What can be said about the distribution of estimators obtained by using bootstrapping?

135 Views Asked by At

A common technique to estimate the uncertainty—for example the variance—in an estimate α (this could the the mean, for example) produced by some estimator applied to a small dataset with $n$ examples, is to use bootstrapping, as follows: sample $n$ examples with replacement from the dataset and estimate α on the bootstrapped dataset (the $n$ samples), repeat this $N$ times to get estimates $α_1$ to $α_N$, then you estimate the uncertainty among those estimates—for example, in the case of estimating the variance, you could calculate the unbiased sample variance (by dividing by $N-1$ instead of by $N$ when calculating the variance).

However, it is now clear to me exactly what the information you get by doing this kind of bootstrapping tells you. For example, is there some intuitive and easy to understand value that the uncertainty estimate approaches when $N$ goes to infinity? Will the $N$ estimates that bootstrapping gives you be approximately distributed according to some easy to understand distribution, for example the distribution$^*$ who's probability density function (as a function of $α$) is the normalized likelihood (normalized so that its integral is 1) of the dataset given the specific value of $α$, assuming that the dataset can be modeled as being distributed according to some probability distribution parameterized by $α$? Can any of this be proven? (I hope what I wrote here made sense.)

$^*$Does this distribution have a name?

1

There are 1 best solutions below

17
On

Fundamentally, (nonparametric) bootstrapping relies on the closeness of the empirical CDF for a sample of size $n$ (i.e., $F_n$) to the true CDF $F$. In general, as $n\to \infty$, $F_n \xrightarrow{a.s.} F$. This comes from the Glivenko-Cantelli theorem and the related DKW inequality.

More precisely, the estimator can be interpreted as a functional (e.g., $F_n \to \mathbb{R}$) where we are relying on the closeness of $\alpha(F_n)$ to $\alpha(F)$ so that sampling from $F_n$ will give good estimates of $\alpha(F)$.

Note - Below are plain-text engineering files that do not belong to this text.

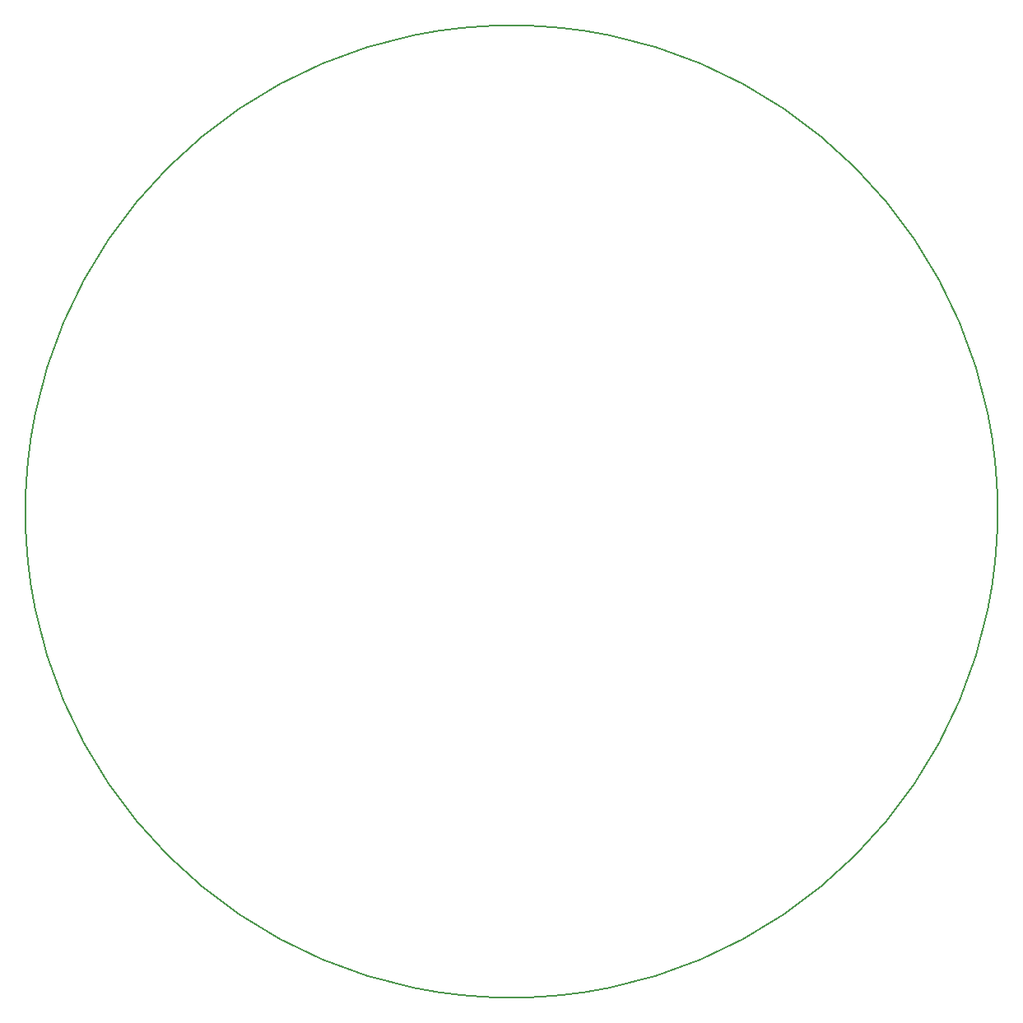
<source format=gm1>
G04 MADE WITH FRITZING*
G04 WWW.FRITZING.ORG*
G04 DOUBLE SIDED*
G04 HOLES PLATED*
G04 CONTOUR ON CENTER OF CONTOUR VECTOR*
%ASAXBY*%
%FSLAX23Y23*%
%MOIN*%
%OFA0B0*%
%SFA1.0B1.0*%
%ADD10C,3.937000*%
%ADD10C,0.008*%
%LNCONTOUR*%
G90*
G70*
G54D10*
G01X3937Y1969D02*
G75*
G03X3937Y1969I-1969J0D01*
G01*
G04 End of contour*
M02*
</source>
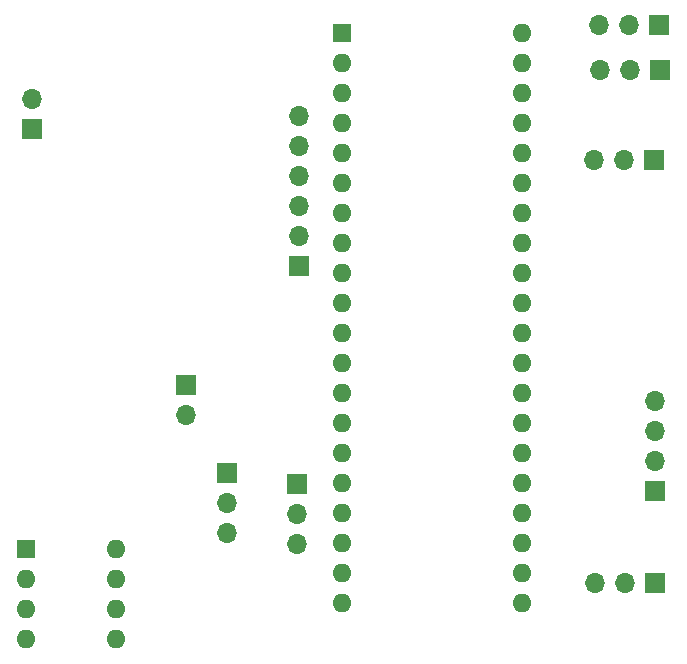
<source format=gbr>
%TF.GenerationSoftware,KiCad,Pcbnew,(6.0.7-1)-1*%
%TF.CreationDate,2023-05-02T22:47:36-04:00*%
%TF.ProjectId,pcb,7063622e-6b69-4636-9164-5f7063625858,rev?*%
%TF.SameCoordinates,Original*%
%TF.FileFunction,Soldermask,Bot*%
%TF.FilePolarity,Negative*%
%FSLAX46Y46*%
G04 Gerber Fmt 4.6, Leading zero omitted, Abs format (unit mm)*
G04 Created by KiCad (PCBNEW (6.0.7-1)-1) date 2023-05-02 22:47:36*
%MOMM*%
%LPD*%
G01*
G04 APERTURE LIST*
%ADD10R,1.700000X1.700000*%
%ADD11O,1.700000X1.700000*%
%ADD12O,1.600000X1.600000*%
%ADD13R,1.600000X1.600000*%
G04 APERTURE END LIST*
D10*
%TO.C,J7*%
X126900000Y-109400000D03*
D11*
X126900000Y-111940000D03*
X126900000Y-114480000D03*
%TD*%
D10*
%TO.C,J8*%
X132900000Y-110300000D03*
D11*
X132900000Y-112840000D03*
X132900000Y-115380000D03*
%TD*%
D12*
%TO.C,U1*%
X151915000Y-72175000D03*
X151915000Y-74715000D03*
X151915000Y-77255000D03*
X151915000Y-79795000D03*
X151915000Y-82335000D03*
X151915000Y-84875000D03*
X151915000Y-87415000D03*
X151915000Y-89955000D03*
X151915000Y-92495000D03*
X151915000Y-95035000D03*
X151915000Y-97575000D03*
X151915000Y-100115000D03*
X151915000Y-102655000D03*
X151915000Y-105195000D03*
X151915000Y-107735000D03*
X151915000Y-110275000D03*
X151915000Y-112815000D03*
X151915000Y-115355000D03*
X151915000Y-117895000D03*
X151915000Y-120435000D03*
X136675000Y-120435000D03*
X136675000Y-117895000D03*
X136675000Y-115355000D03*
X136675000Y-112815000D03*
X136675000Y-110275000D03*
X136675000Y-107735000D03*
X136675000Y-105195000D03*
X136675000Y-102655000D03*
X136675000Y-100115000D03*
X136675000Y-97575000D03*
X136675000Y-95035000D03*
X136675000Y-92495000D03*
X136675000Y-89955000D03*
X136675000Y-87415000D03*
X136675000Y-84875000D03*
X136675000Y-82335000D03*
X136675000Y-79795000D03*
X136675000Y-77255000D03*
X136675000Y-74715000D03*
D13*
X136675000Y-72175000D03*
%TD*%
D10*
%TO.C,J6*%
X133000000Y-91850000D03*
D11*
X133000000Y-89310000D03*
X133000000Y-86770000D03*
X133000000Y-84230000D03*
X133000000Y-81690000D03*
X133000000Y-79150000D03*
%TD*%
D10*
%TO.C,J4*%
X163125000Y-82900000D03*
D11*
X160585000Y-82900000D03*
X158045000Y-82900000D03*
%TD*%
D10*
%TO.C,J12*%
X110400000Y-80300000D03*
D11*
X110400000Y-77760000D03*
%TD*%
D10*
%TO.C,J2*%
X163480000Y-71500000D03*
D11*
X160940000Y-71500000D03*
X158400000Y-71500000D03*
%TD*%
D10*
%TO.C,J1*%
X163200000Y-118700000D03*
D11*
X160660000Y-118700000D03*
X158120000Y-118700000D03*
%TD*%
D10*
%TO.C,J13*%
X123500000Y-101900000D03*
D11*
X123500000Y-104440000D03*
%TD*%
D10*
%TO.C,J3*%
X163625000Y-75300000D03*
D11*
X161085000Y-75300000D03*
X158545000Y-75300000D03*
%TD*%
D13*
%TO.C,U4*%
X109900000Y-115800000D03*
D12*
X109900000Y-118340000D03*
X109900000Y-120880000D03*
X109900000Y-123420000D03*
X117520000Y-123420000D03*
X117520000Y-120880000D03*
X117520000Y-118340000D03*
X117520000Y-115800000D03*
%TD*%
D10*
%TO.C,J5*%
X163200000Y-110900000D03*
D11*
X163200000Y-108360000D03*
X163200000Y-105820000D03*
X163200000Y-103280000D03*
%TD*%
M02*

</source>
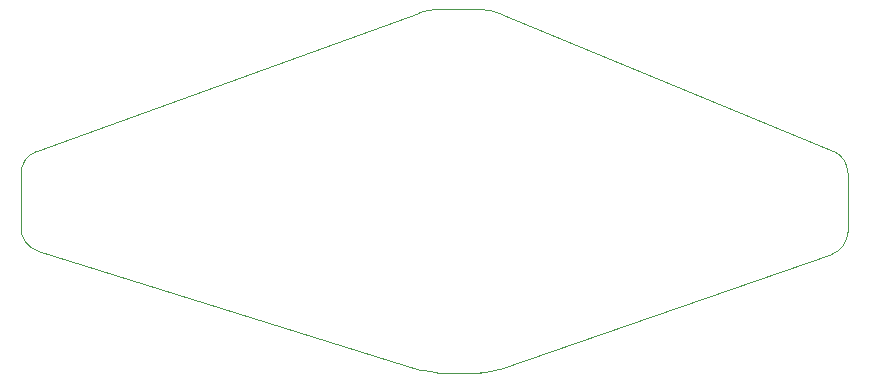
<source format=gko>
G04 Layer: BoardOutlineLayer*
G04 EasyEDA Pro v2.2.27.1, 2024-09-15 10:59:50*
G04 Gerber Generator version 0.3*
G04 Scale: 100 percent, Rotated: No, Reflected: No*
G04 Dimensions in millimeters*
G04 Leading zeros omitted, absolute positions, 3 integers and 5 decimals*
%TF.GenerationSoftware,KiCad,Pcbnew,9.0.1*%
%TF.CreationDate,2025-04-12T19:48:42+08:00*%
%TF.ProjectId,stlink_ex,73746c69-6e6b-45f6-9578-2e6b69636164,rev?*%
%TF.SameCoordinates,Original*%
%TF.FileFunction,Profile,NP*%
%FSLAX46Y46*%
G04 Gerber Fmt 4.6, Leading zero omitted, Abs format (unit mm)*
G04 Created by KiCad (PCBNEW 9.0.1) date 2025-04-12 19:48:42*
%MOMM*%
%LPD*%
G01*
G04 APERTURE LIST*
%TA.AperFunction,Profile*%
%ADD10C,0.050000*%
%TD*%
G04 APERTURE END LIST*
D10*
X168763804Y-111239175D02*
G75*
G02*
X170000018Y-113087581I-763804J-1848425D01*
G01*
X100000000Y-113152591D02*
G75*
G02*
X101318705Y-111272218I2000000J-9D01*
G01*
X170000000Y-118077157D02*
G75*
G02*
X168655821Y-119966546I-1999900J-43D01*
G01*
X170000000Y-118077157D02*
X170000000Y-113087581D01*
X135260943Y-130000000D02*
X138906904Y-130000000D01*
X138757636Y-99250000D02*
X135377875Y-99250000D01*
X140546479Y-129723536D02*
G75*
G02*
X138906904Y-130000001I-1639579J4723536D01*
G01*
X101405026Y-119687798D02*
X133773508Y-129773629D01*
X138757636Y-99250000D02*
G75*
G02*
X140667149Y-99628978I-36J-5000300D01*
G01*
X135260943Y-130000000D02*
G75*
G02*
X133773512Y-129773616I-43J4999400D01*
G01*
X101405026Y-119687798D02*
G75*
G02*
X99999956Y-117778346I594974J1909498D01*
G01*
X100000000Y-113152591D02*
X100000000Y-117778346D01*
X140546479Y-129723536D02*
X168655830Y-119966571D01*
X133674631Y-99549047D02*
G75*
G02*
X135377875Y-99250008I1703169J-4700653D01*
G01*
X168763804Y-111239175D02*
X140667146Y-99628986D01*
X133674631Y-99549047D02*
X101318702Y-111272209D01*
M02*

</source>
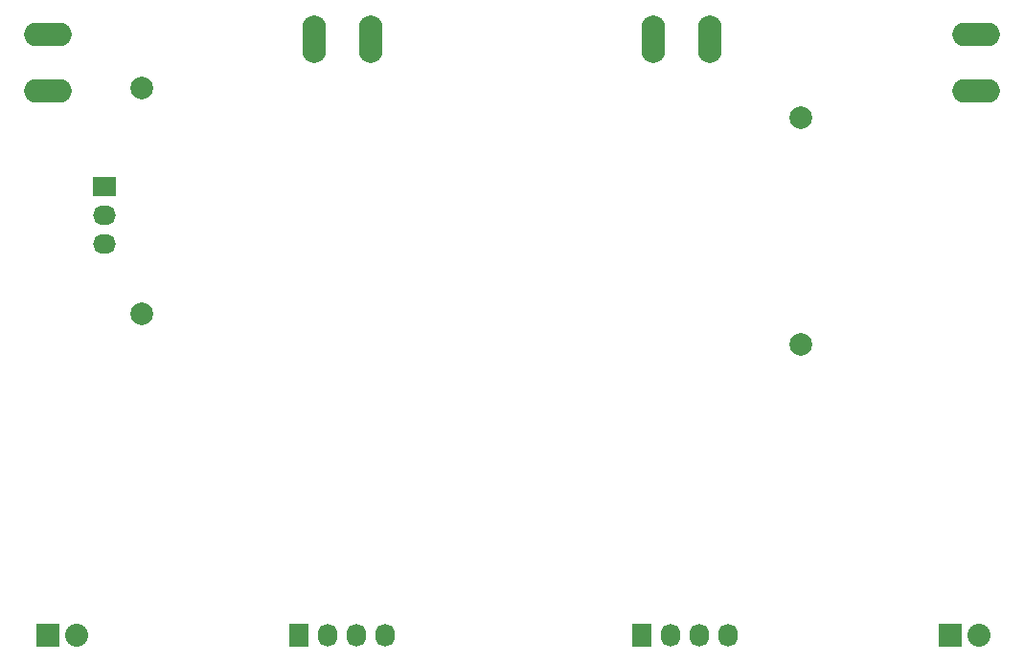
<source format=gbs>
G04 #@! TF.FileFunction,Soldermask,Bot*
%FSLAX46Y46*%
G04 Gerber Fmt 4.6, Leading zero omitted, Abs format (unit mm)*
G04 Created by KiCad (PCBNEW 4.0.6-e0-6349~53~ubuntu16.04.1) date Thu May 25 23:24:03 2017*
%MOMM*%
%LPD*%
G01*
G04 APERTURE LIST*
%ADD10C,0.100000*%
%ADD11C,1.998980*%
%ADD12O,4.200000X2.100000*%
%ADD13O,2.100000X4.200000*%
%ADD14R,2.032000X2.032000*%
%ADD15O,2.032000X2.032000*%
%ADD16R,2.032000X1.727200*%
%ADD17O,2.032000X1.727200*%
%ADD18R,1.727200X2.032000*%
%ADD19O,1.727200X2.032000*%
G04 APERTURE END LIST*
D10*
D11*
X120500000Y-93000000D03*
X120500000Y-72900000D03*
X62250000Y-90250000D03*
X62250000Y-70250000D03*
D12*
X136000000Y-65500000D03*
X136000000Y-70500000D03*
D13*
X77500000Y-66000000D03*
X82500000Y-66000000D03*
X107500000Y-66000000D03*
X112500000Y-66000000D03*
D12*
X54000000Y-70500000D03*
X54000000Y-65500000D03*
D14*
X133730000Y-118750000D03*
D15*
X136270000Y-118750000D03*
D16*
X59000000Y-78960000D03*
D17*
X59000000Y-81500000D03*
X59000000Y-84040000D03*
D18*
X106440000Y-118750000D03*
D19*
X108980000Y-118750000D03*
X111520000Y-118750000D03*
X114060000Y-118750000D03*
D18*
X76190000Y-118750000D03*
D19*
X78730000Y-118750000D03*
X81270000Y-118750000D03*
X83810000Y-118750000D03*
D14*
X53980000Y-118750000D03*
D15*
X56520000Y-118750000D03*
M02*

</source>
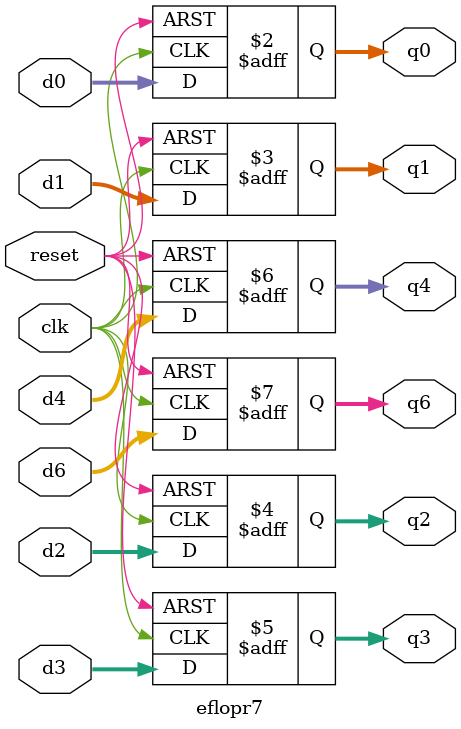
<source format=sv>
module eflopr7 (input  logic clk, reset,
                input  logic [31:0] d0, d1, d2, d3,
                input  logic [4:0]  d4,
                input  logic [31:0] d6,
                output logic [31:0] q0, q1, q2, q3,
                output logic [4:0]  q4,
                output logic [31:0] q6
               );

always_ff @(posedge clk, posedge reset)
        if(reset)
            begin
                q0 <= 0;
                q1 <= 0;
                q2 <= 0;
                q3 <= 0;
                q4 <= 0;
                q6 <= 0;
            end
        else
            begin
                q0 <= d0;
                q1 <= d1;
                q2 <= d2;
                q3 <= d3;
                q4 <= d4;
                q6 <= d6;
            end
             //Íåáëîêèðóþùåå ïðèñâàèâàíèå êàê ðàç ãîâîðèò î òîì, ÷òî ñèãíàë
        //äîëæåí áûòü óñòàíîâèâøèìñÿ, òàê êàê çíà÷åíèå â ïðàâîé ÷àñòè âû÷èñëÿåòñÿ äî ïðèñâàèâàíèÿ

endmodule
</source>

So the type of information you are getting is an estimate of an estimate (second order estimate?). First you are estimating $F$ then you are sampling from this to estimate $\alpha$. If all goes well, then you have a reasonably good approximation for the variability of $\alpha$ with a sample size of $n$ from $F$.

NOTE: There are technical issues to rule out, but the above is the gist of what you are doing and getting with the bootstrap.

EDIT: In response to comments

The OP has asked

"Is there a way to prove that this variability is close to the variability [variability of the sampling distribution under the true distribution] of $\alpha$ calculated on the bootstrapped datasets?

In general, the answer is no -- no such proof exists. Appealing to bootstrapping is analogous to appealing to the CLT for sample means -- we expect it to work in most cases, but we cannot prove our sample mean will be close to the population mean. We can prove some nice convergence results with (usually mild) conditions that we expect to hold in practice, but as with all asymptotic results, their use in the "real world" of finite $n$ is more as a guide than as a solid proof that you will be right.

There is an extended discussion on this on CrossValidated, with contributions from some of the "heavy hitters" on that site (most of which are practicing research statisticians). The reason I am bringing up Glivenko-Cantelli and DKW is that they do address your question as to why we think boostrapping is a good idea, and also provide intuition as to "how well". In particular, see comments to the accepted answer, especially:

https://stats.stackexchange.com/questions/26088/explaining-to-laypeople-why-bootstrapping-works#comment47941_26093

As to my use of $\alpha(F_n)$ this is a standard notation to describe a functional of the data. StasK's answer answer to that question is this one: https://stats.stackexchange.com/a/28080/233429 -- I will not replicate that answer here. I highly recommend reading the first 5 pages of this paper by Efron and Tibshirani (i.e., THE authorities on bootstrapping) that uses the same formulations and arguments as I gave above.

The emergence of the bootstrap has led to a huge amount of reserch (both theoretical and applied) in where and how it works and doesn't work. A large reason for this is that the plug-in principle on which the bootstrap is based relies upon asymptotic results as well as some of those (in)famous "regularity conditions". It is not a general-purpose silver bullet for all estimation/inference problems.

Michael Chernick's answer sums it up nicely:

There is no reason to be puzzled about the bootstrap anymore. It is important to keep in mind that the bootstrap depends on the bootstrap principle "Sampling with replacement behaves on the original sample the way the original sample behaves on a population. There are examples where this principle fails. It is important to know that the bootstrap is not the answer to every statistical problem.